We were only able to assess maternal socio-economic status indirectly. Nevertheless, after adjustment for maternal age and sociodemographic characteristics, results were largely unaffected. We were also unable to assess for smoking exposure in adult survivors. If LBW survivors had smoked more than NBW survivors, they may have been at increased risk of respiratory disease. However, it is unknown if differences in smoking behavior exist between these two groups. Smoking has been reported to be more prevalent among LBW survivors compared with NBW survivors, although lung function did not differ between the groups (25
). Others have not found differences in smoking behavior between the two groups (8
). Finally, similar to all long-term follow-up studies, we identified a study population born in an era before the routine use of antenatal corticosteroids and surfactant therapy. These practices have decreased the incidence of old BPD. The incidence of “new” BPD, however, is increasing. New BPD is primarily a result of immature lung development and is associated with fewer, larger alveoli and disrupted capillary development. It is unknown if these survivors will have the same risk of adult respiratory illness as our study population.
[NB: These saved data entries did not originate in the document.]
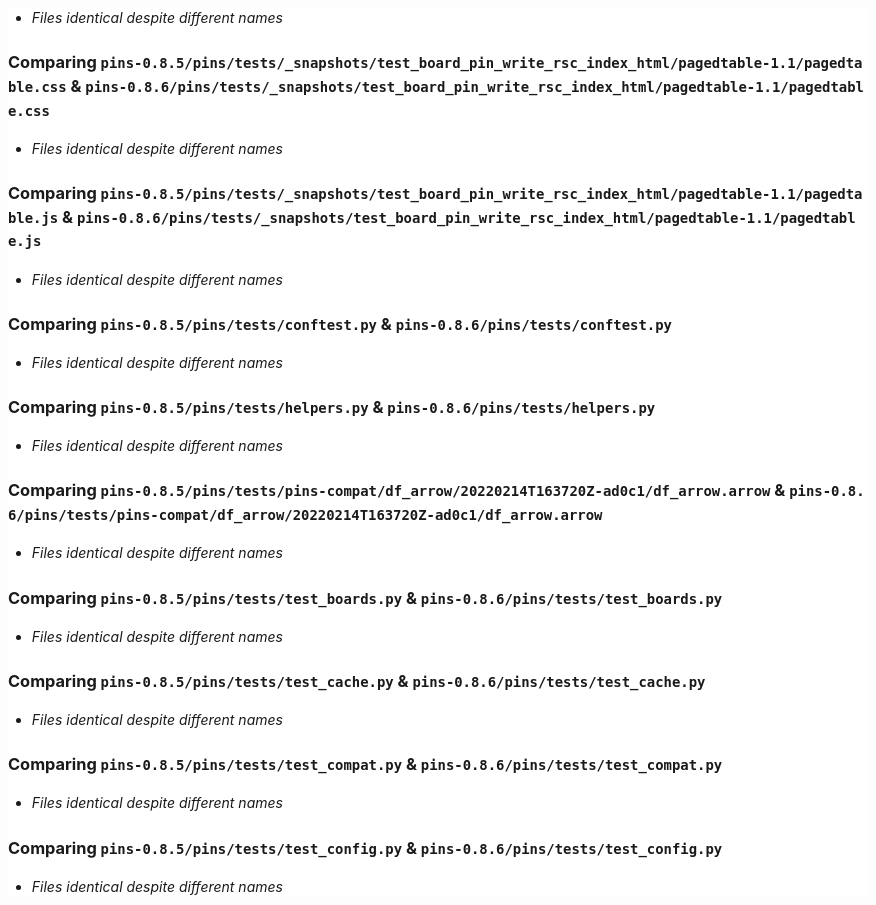  * *Files identical despite different names*

### Comparing `pins-0.8.5/pins/tests/_snapshots/test_board_pin_write_rsc_index_html/pagedtable-1.1/pagedtable.css` & `pins-0.8.6/pins/tests/_snapshots/test_board_pin_write_rsc_index_html/pagedtable-1.1/pagedtable.css`

 * *Files identical despite different names*

### Comparing `pins-0.8.5/pins/tests/_snapshots/test_board_pin_write_rsc_index_html/pagedtable-1.1/pagedtable.js` & `pins-0.8.6/pins/tests/_snapshots/test_board_pin_write_rsc_index_html/pagedtable-1.1/pagedtable.js`

 * *Files identical despite different names*

### Comparing `pins-0.8.5/pins/tests/conftest.py` & `pins-0.8.6/pins/tests/conftest.py`

 * *Files identical despite different names*

### Comparing `pins-0.8.5/pins/tests/helpers.py` & `pins-0.8.6/pins/tests/helpers.py`

 * *Files identical despite different names*

### Comparing `pins-0.8.5/pins/tests/pins-compat/df_arrow/20220214T163720Z-ad0c1/df_arrow.arrow` & `pins-0.8.6/pins/tests/pins-compat/df_arrow/20220214T163720Z-ad0c1/df_arrow.arrow`

 * *Files identical despite different names*

### Comparing `pins-0.8.5/pins/tests/test_boards.py` & `pins-0.8.6/pins/tests/test_boards.py`

 * *Files identical despite different names*

### Comparing `pins-0.8.5/pins/tests/test_cache.py` & `pins-0.8.6/pins/tests/test_cache.py`

 * *Files identical despite different names*

### Comparing `pins-0.8.5/pins/tests/test_compat.py` & `pins-0.8.6/pins/tests/test_compat.py`

 * *Files identical despite different names*

### Comparing `pins-0.8.5/pins/tests/test_config.py` & `pins-0.8.6/pins/tests/test_config.py`

 * *Files identical despite different names*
We report a previously unrecognized excess risk of hospitalization for respiratory illness in young adults with a history of LBW. Our findings suggest that not only are VLBW and MLBW survivors at increased risk of long-term respiratory disorders but that these disorders are clinically significant and associated with increased health care utilization. In our study, the population attributable risk percent, the percentage of disease in a population attributable to a particular exposure, was estimated to be 1.8%. If this were extrapolated to the 1.2 million U.S. hospitalizations for respiratory illnesses per year for ages 18 to 44, low birth weight may account for over 21,000 adult hospitalizations per year, with charges in excess of $225 million per year (33
). The number of excess hospitalizations may grow in view of the improving survival and increasing prevalence of BPD. If confirmed, these findings suggest that internists, and not just pediatricians, need to be aware of their patient's birth history. Future studies should focus on identifying other risk factors that may modify this risk so that interventions can be designed to improve outcomes and reduce health care utilization costs.